● Problem description
Every line of the material that holds "Right" should be counted; give the number and nothing more.

● Provided material
^^^^
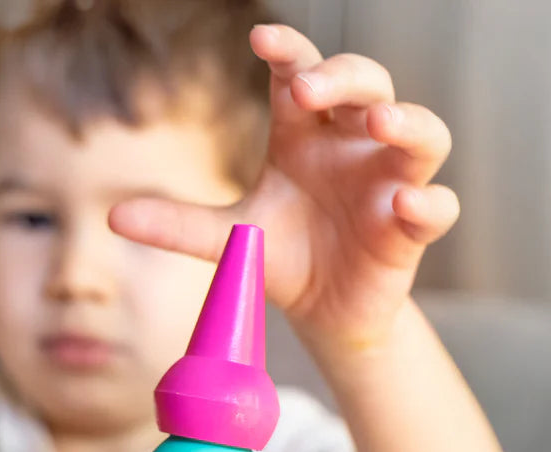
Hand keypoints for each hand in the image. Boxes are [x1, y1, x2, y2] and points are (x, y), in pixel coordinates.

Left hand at [110, 25, 457, 354]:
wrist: (320, 312)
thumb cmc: (282, 256)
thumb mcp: (229, 239)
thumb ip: (178, 224)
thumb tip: (113, 215)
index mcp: (305, 136)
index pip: (302, 76)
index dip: (289, 54)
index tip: (262, 41)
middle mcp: (353, 146)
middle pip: (367, 85)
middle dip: (344, 77)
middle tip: (309, 88)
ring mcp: (388, 183)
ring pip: (422, 134)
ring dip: (407, 121)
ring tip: (381, 121)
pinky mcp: (410, 228)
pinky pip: (437, 206)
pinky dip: (428, 202)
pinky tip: (403, 204)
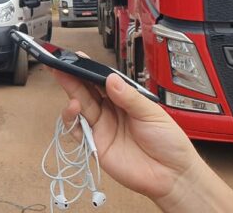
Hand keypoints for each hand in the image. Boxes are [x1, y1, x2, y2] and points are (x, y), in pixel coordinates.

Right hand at [53, 69, 232, 211]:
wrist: (172, 176)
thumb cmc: (169, 143)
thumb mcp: (153, 114)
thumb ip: (130, 98)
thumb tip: (111, 79)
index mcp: (125, 100)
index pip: (102, 82)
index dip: (89, 70)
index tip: (78, 57)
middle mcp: (110, 112)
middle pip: (86, 91)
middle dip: (72, 77)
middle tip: (59, 65)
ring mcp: (102, 128)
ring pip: (79, 107)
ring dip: (70, 93)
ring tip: (64, 81)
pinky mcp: (95, 145)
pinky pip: (77, 131)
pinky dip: (71, 120)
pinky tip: (73, 108)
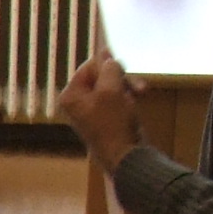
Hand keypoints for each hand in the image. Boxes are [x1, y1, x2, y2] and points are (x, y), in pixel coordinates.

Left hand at [56, 48, 144, 173]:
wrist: (125, 156)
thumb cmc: (114, 122)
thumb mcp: (111, 89)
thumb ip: (109, 68)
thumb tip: (108, 57)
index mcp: (71, 96)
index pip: (88, 68)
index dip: (106, 64)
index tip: (124, 65)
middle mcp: (78, 103)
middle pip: (100, 76)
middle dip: (120, 77)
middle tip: (136, 83)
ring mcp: (92, 111)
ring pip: (111, 86)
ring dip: (127, 86)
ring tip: (141, 92)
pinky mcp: (107, 118)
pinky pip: (117, 98)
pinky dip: (128, 97)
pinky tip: (138, 100)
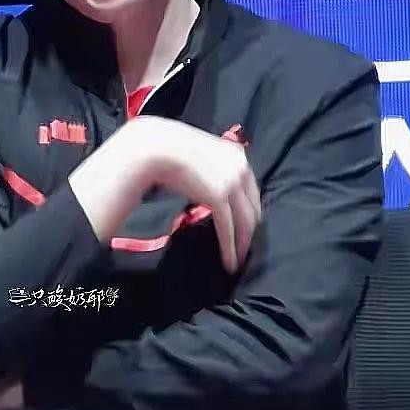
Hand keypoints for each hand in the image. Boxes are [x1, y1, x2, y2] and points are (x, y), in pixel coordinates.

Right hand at [70, 116, 260, 274]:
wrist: (156, 147)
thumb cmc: (171, 148)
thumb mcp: (201, 152)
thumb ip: (213, 165)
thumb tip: (211, 181)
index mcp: (238, 156)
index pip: (251, 191)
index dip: (249, 212)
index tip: (245, 227)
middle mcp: (241, 169)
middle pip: (252, 209)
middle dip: (249, 232)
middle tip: (244, 250)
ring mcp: (231, 183)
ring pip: (244, 222)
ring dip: (242, 245)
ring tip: (237, 262)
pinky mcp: (218, 198)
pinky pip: (228, 229)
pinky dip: (230, 248)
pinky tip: (229, 263)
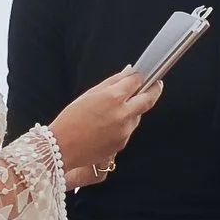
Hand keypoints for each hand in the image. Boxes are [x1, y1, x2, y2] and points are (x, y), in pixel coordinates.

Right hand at [52, 70, 155, 187]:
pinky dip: (123, 125)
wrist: (62, 148)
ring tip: (112, 112)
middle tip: (156, 85)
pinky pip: (128, 129)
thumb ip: (112, 82)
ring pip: (137, 116)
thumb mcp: (89, 94)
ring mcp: (125, 130)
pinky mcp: (123, 143)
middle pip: (149, 99)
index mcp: (113, 97)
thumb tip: (129, 72)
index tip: (143, 75)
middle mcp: (122, 114)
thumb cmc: (70, 120)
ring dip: (133, 110)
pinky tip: (106, 126)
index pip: (136, 81)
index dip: (140, 76)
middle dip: (155, 90)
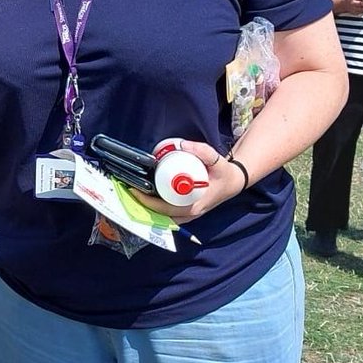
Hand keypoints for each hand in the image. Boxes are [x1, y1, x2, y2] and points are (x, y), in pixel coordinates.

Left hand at [127, 139, 247, 222]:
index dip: (149, 202)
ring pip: (162, 216)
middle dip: (142, 205)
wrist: (234, 182)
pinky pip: (167, 213)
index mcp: (194, 206)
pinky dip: (155, 206)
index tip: (135, 191)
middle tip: (128, 191)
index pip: (166, 209)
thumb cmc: (224, 173)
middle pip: (160, 215)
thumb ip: (202, 151)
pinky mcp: (186, 212)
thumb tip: (182, 146)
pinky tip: (144, 196)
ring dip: (147, 207)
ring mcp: (187, 215)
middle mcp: (190, 214)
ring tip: (132, 193)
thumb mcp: (217, 160)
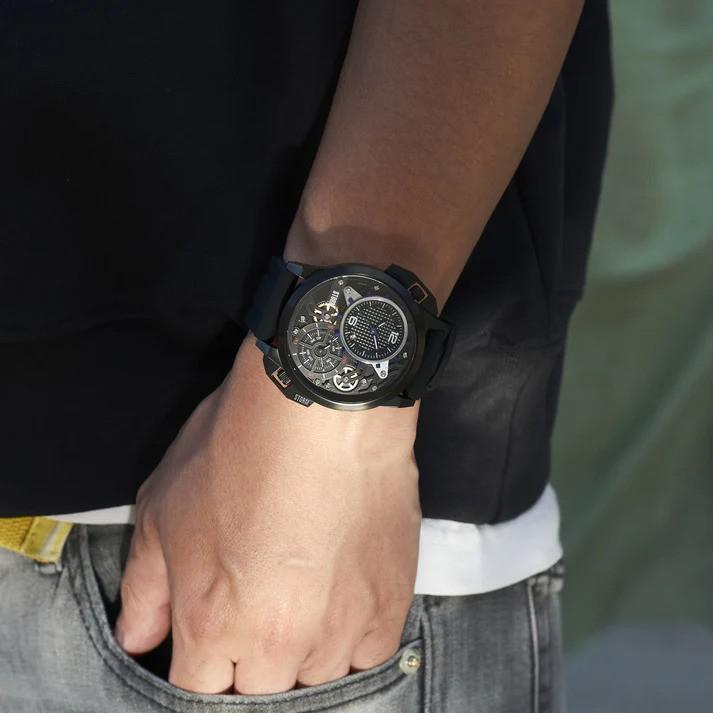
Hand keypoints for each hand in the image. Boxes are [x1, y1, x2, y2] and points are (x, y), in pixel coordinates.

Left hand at [113, 336, 421, 694]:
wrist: (320, 410)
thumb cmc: (240, 446)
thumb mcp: (163, 508)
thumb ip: (145, 587)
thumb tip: (136, 636)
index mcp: (213, 624)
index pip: (199, 692)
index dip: (202, 660)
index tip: (213, 635)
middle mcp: (278, 642)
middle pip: (260, 691)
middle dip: (250, 657)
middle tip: (258, 603)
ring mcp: (340, 626)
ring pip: (318, 679)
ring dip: (304, 649)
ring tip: (303, 593)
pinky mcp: (388, 602)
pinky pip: (369, 656)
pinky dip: (352, 638)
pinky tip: (341, 596)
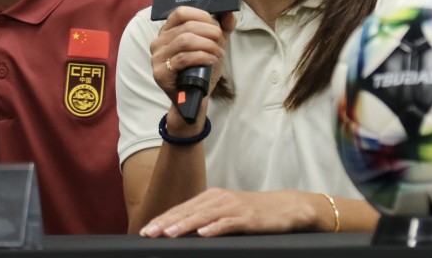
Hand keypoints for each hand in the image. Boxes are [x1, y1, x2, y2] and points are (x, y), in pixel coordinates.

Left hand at [139, 188, 321, 236]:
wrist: (286, 207)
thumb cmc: (253, 213)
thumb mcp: (227, 212)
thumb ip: (206, 218)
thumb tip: (182, 231)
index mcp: (212, 197)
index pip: (182, 208)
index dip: (163, 218)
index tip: (146, 230)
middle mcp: (219, 199)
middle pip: (188, 211)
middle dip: (166, 222)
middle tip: (148, 233)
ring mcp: (234, 207)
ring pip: (204, 216)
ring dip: (185, 225)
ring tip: (169, 233)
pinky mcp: (248, 217)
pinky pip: (229, 223)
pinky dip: (215, 228)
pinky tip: (204, 234)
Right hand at [150, 7, 235, 102]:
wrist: (194, 99)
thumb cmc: (200, 70)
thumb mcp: (213, 46)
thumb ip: (222, 30)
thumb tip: (230, 14)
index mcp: (168, 31)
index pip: (181, 13)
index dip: (201, 16)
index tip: (216, 26)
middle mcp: (159, 41)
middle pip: (186, 26)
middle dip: (209, 32)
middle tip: (221, 42)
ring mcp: (158, 57)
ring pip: (184, 40)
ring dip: (207, 45)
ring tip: (218, 53)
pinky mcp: (160, 73)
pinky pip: (183, 58)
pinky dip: (202, 57)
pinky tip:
^^^^
● Response box
4